▶ _CONSIGNES_:
A – Recopiez intégralement l'allocution pour la fête nationale, sans y changer un seul mot.
B – Reproduisez telles quelles toutes les lignes des enregistrements, sans y inclure les images, s'il vous plaît.

▶ _EXTRAIT FOURNI_:
↓↓↓

Allocution à l’occasion de la fête nationale

Je voudrais, Mme la Bourgmestre, Mrs et Mme les échevins, à l’occasion de notre fête nationale, vous proposer une réflexion  ou mieux une méditation basée essentiellement sur l’éducation. Les derniers événements vécus en France , en marge du décès du jeune NAHEL nous en  donnent l’opportunité. Je voudrais donc dans cette réflexion, mettre d’abord en évidence les quatre erreurs que nous commettons quand nous parlons éducation. Je proposerai ensuite les perspectives pour une l’éducation intégrale des enfants, des jeunes et des adultes bref, de notre société.

La première erreur commise par l’imaginaire collectif, c’est d’inscrire l’éducation essentiellement dans le registre de l’enseignement scolaire et/ou universitaire conféré aux enfants, aux élèves et aux étudiants. Une telle réduction constitue ni plus ni moins une erreur susceptible de porter préjudice au vivre ensemble social dans la mesure où elle surévalue le rôle de l’école en négligeant quelque peu celui de la famille et de la société. Si l’école doit assumer totalement et radicalement non seulement l’instruction mais aussi l’éducation, elle ne doit pas en être le seul partenaire. De plus, l’école comme l’université prend en charge une tranche de la population juvénile. Attribuer l’éducation seulement à l’école, c’est considéré qu’une fois les parcours scolaire et universitaire terminés, les jeunes adultes, supposés suffisamment éduqués, n’en ont plus besoin. Pourtant, s’il n’y a pas un âge pour apprendre, il n’y en a pas non plus un (âge) pour être éduqué. La question reste posée et ouverte : À qui revient la tâche de l’éducation des adultes ?

↑↑↑

▶ _DONNÉES DE L'EXERCICE_:

↓↓↓

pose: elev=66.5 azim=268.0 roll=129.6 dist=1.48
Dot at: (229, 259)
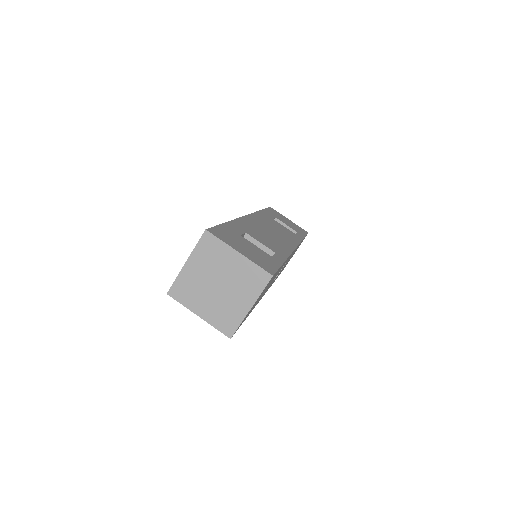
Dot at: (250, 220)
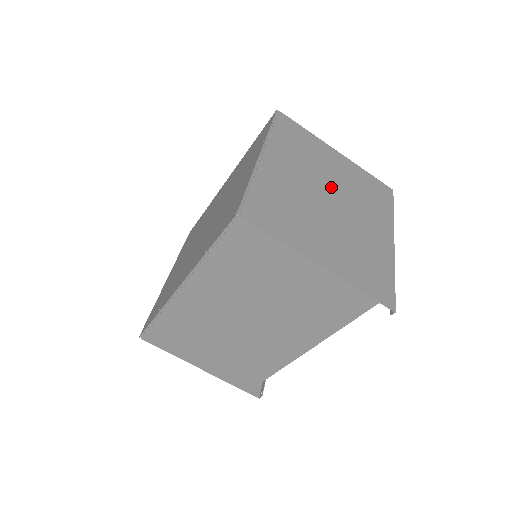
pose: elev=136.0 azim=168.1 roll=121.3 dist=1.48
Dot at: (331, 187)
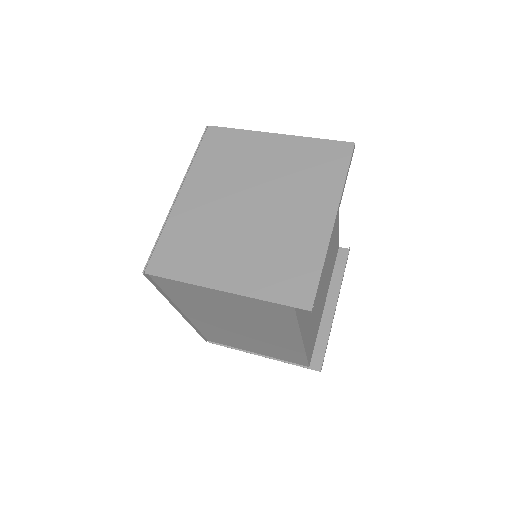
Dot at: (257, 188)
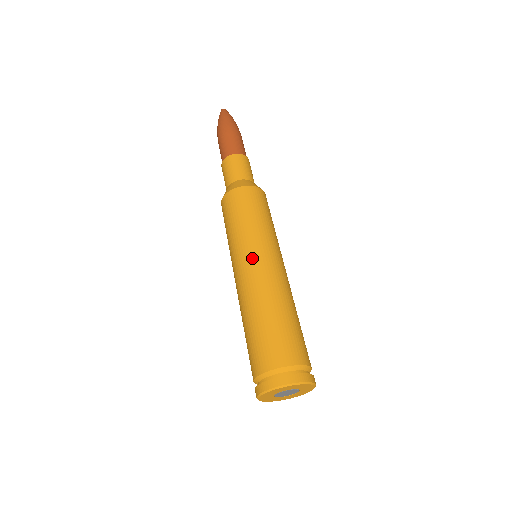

↑↑↑

▶ _RÉPONSES DONNÉES_:
A –
Allocution à l’occasion de la fête nationale

Je voudrais, Mme la Bourgmestre, Mrs et Mme les échevins, à l’occasion de notre fête nationale, vous proposer une réflexion  ou mieux une méditation basée essentiellement sur l’éducation. Les derniers événements vécus en France , en marge du décès du jeune NAHEL nous en  donnent l’opportunité. Je voudrais donc dans cette réflexion, mettre d’abord en évidence les quatre erreurs que nous commettons quand nous parlons éducation. Je proposerai ensuite les perspectives pour une l’éducation intégrale des enfants, des jeunes et des adultes bref, de notre société.

La première erreur commise par l’imaginaire collectif, c’est d’inscrire l’éducation essentiellement dans le registre de l’enseignement scolaire et/ou universitaire conféré aux enfants, aux élèves et aux étudiants. Une telle réduction constitue ni plus ni moins une erreur susceptible de porter préjudice au vivre ensemble social dans la mesure où elle surévalue le rôle de l’école en négligeant quelque peu celui de la famille et de la société. Si l’école doit assumer totalement et radicalement non seulement l’instruction mais aussi l’éducation, elle ne doit pas en être le seul partenaire. De plus, l’école comme l’université prend en charge une tranche de la population juvénile. Attribuer l’éducation seulement à l’école, c’est considéré qu’une fois les parcours scolaire et universitaire terminés, les jeunes adultes, supposés suffisamment éduqués, n’en ont plus besoin. Pourtant, s’il n’y a pas un âge pour apprendre, il n’y en a pas non plus un (âge) pour être éduqué. La question reste posée et ouverte : À qui revient la tâche de l’éducation des adultes ?

B –
pose: elev=66.5 azim=268.0 roll=129.6 dist=1.48
Dot at: (229, 259)
Dot at: (250, 220)
pose: elev=136.0 azim=168.1 roll=121.3 dist=1.48
Dot at: (331, 187)
Dot at: (257, 188)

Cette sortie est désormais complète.